The Wellbeing Foundation Africa (WBFA) and I have long known the invaluable role that midwives play in changing health outcomes for women and children. When we began our journey to improve maternal, newborn, and child health (MNCH) in 2004, we placed midwives at the centre of WBFA programs and policies.
From our early intervention, the renovation and rehabilitation of the dilapidated Childrens Specialist Hospital, Centre Igboro, donation of children’s isolation ward, playroom and midwives and nurses station, ambulance and water sanitation and hygiene services rectification, and our first community assistance program, the Indigent Medical Fund providing payment for essential maternity and child health services delivered to needy patients at state and federal government health facilities in the Kwara State, to donation of pulse oximeters and childcare crèche at the University of Ilorin Teaching Hospital. Through our 2011 Alaafia Universal Health Care Fund providing Community Health Insurance Capacitation Grants for 5000 health-seeking subscribers annually, and thereby guaranteeing remuneration for the medical workers that serve them, we have continued to support the recognition, quality improvement and respect for midwives and nurses as medical professionals in Kwara State.
In 2010, we advocated for the passage of the Kwara State Safe Maternity Services Bill – the first of its kind in Nigeria – that guaranteed funding for midwives – matching this in 2016 Respectful Maternity Care Charter Program in partnership with the White Ribbon Alliance. We did this because Nigeria has a long tradition of midwifery, with a vibrant, active community of dedicated midwives that have an unparalleled understanding of community needs and community sensitivities, and we worked closely with them to develop our interventions.
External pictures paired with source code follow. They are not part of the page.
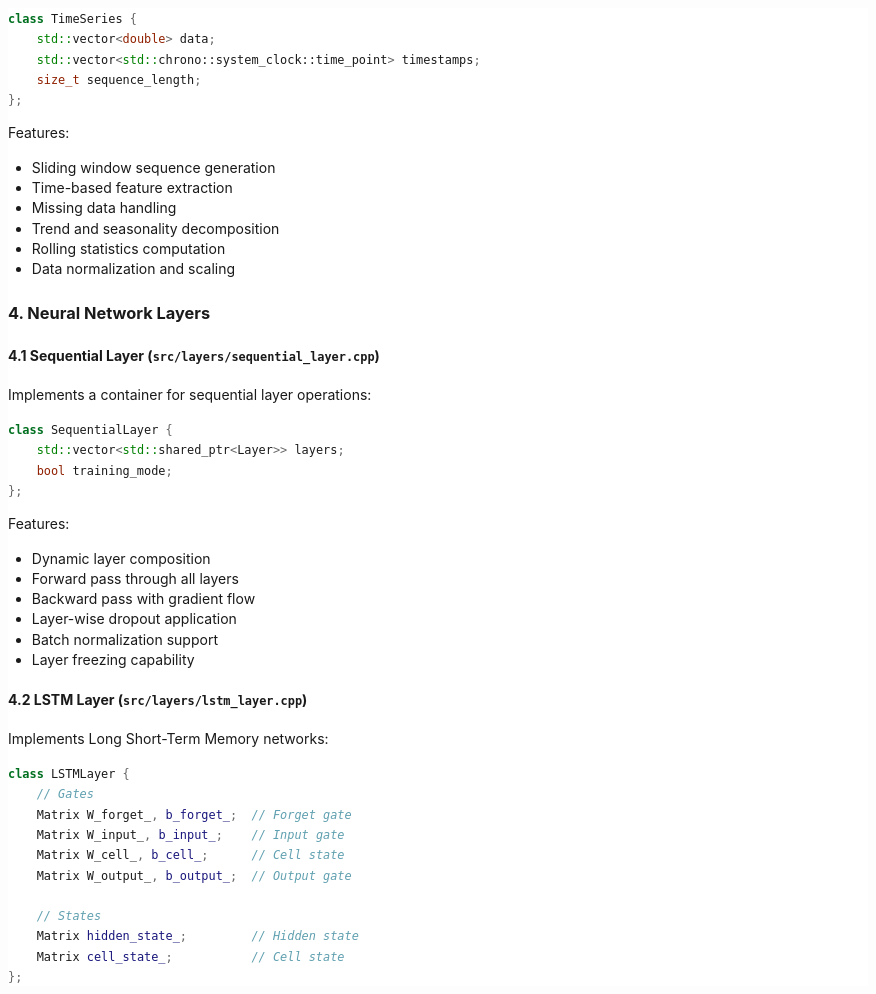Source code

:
 ```cpp
class TimeSeries {
    std::vector<double> data;
    std::vector<std::chrono::system_clock::time_point> timestamps;
    size_t sequence_length;
};
```

Features:
- Sliding window sequence generation
- Time-based feature extraction
- Missing data handling
- Trend and seasonality decomposition
- Rolling statistics computation
- Data normalization and scaling

### 4. Neural Network Layers

#### 4.1 Sequential Layer (`src/layers/sequential_layer.cpp`)
Implements a container for sequential layer operations:

```cpp
class SequentialLayer {
    std::vector<std::shared_ptr<Layer>> layers;
    bool training_mode;
};
```

Features:
- Dynamic layer composition
- Forward pass through all layers
- Backward pass with gradient flow
- Layer-wise dropout application
- Batch normalization support
- Layer freezing capability

#### 4.2 LSTM Layer (`src/layers/lstm_layer.cpp`)
Implements Long Short-Term Memory networks:

```cpp
class LSTMLayer {
    // Gates
    Matrix W_forget_, b_forget_;  // Forget gate
    Matrix W_input_, b_input_;    // Input gate
    Matrix W_cell_, b_cell_;      // Cell state
    Matrix W_output_, b_output_;  // Output gate
    
    // States
    Matrix hidden_state_;         // Hidden state
    Matrix cell_state_;           // Cell state
};
```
We learnt so much from Nigeria’s midwives, and we are grateful for their continued insight and support of our Mamacare360 Antenatal and Postnatal Education Program and Wellbeing For Water Sanitation and Hygiene Programs in Kwara State, as well as Lagos, Osun, and Kaduna States, and the Nation’s Federal Capital Territory, Abuja.
In April 2015, as members and commitment makers of the United Nations Secretary General’s Every Woman Every Child Initiative, the Wellbeing Foundation Africa was delighted to facilitate the construction, establishment and donation of the ultra-modern Eruku Maternity Referral Centre to the Kwara State Government, in collaboration with global and national partners – bringing the highest global standard of specialist maternity referral care services to Kwara State – in conjunction with state of the art medical equipment and energy-efficient solar-sourced power generation.
As we mark the 2020 International Day of the Midwife on 5th May, alongside World Hygiene Day, and international Day of The Nurse on 12th May, the Wellbeing Foundation continues to support Midwives and Nurses in Kwara State through our strategic and innovative Emergency Obstetric and Newborn Care programming to improve the availability and quality of maternity services in Kwara State, donating 11 simulation skills laboratories at public hospitals and delivering quality improvement skills to 600 master-trainers and beneficial impact to 62,800 medical workers in 16 Local Government Areas of the State. Throughout the Year of the Midwife and Nurse, and this Decade Of Action And Delivery towards the 2030 Sustainable Development Goals, we continue to clap for midwives and nurses as essential carers, and applaud key medical workers with hand hygiene in health facilities and WASH.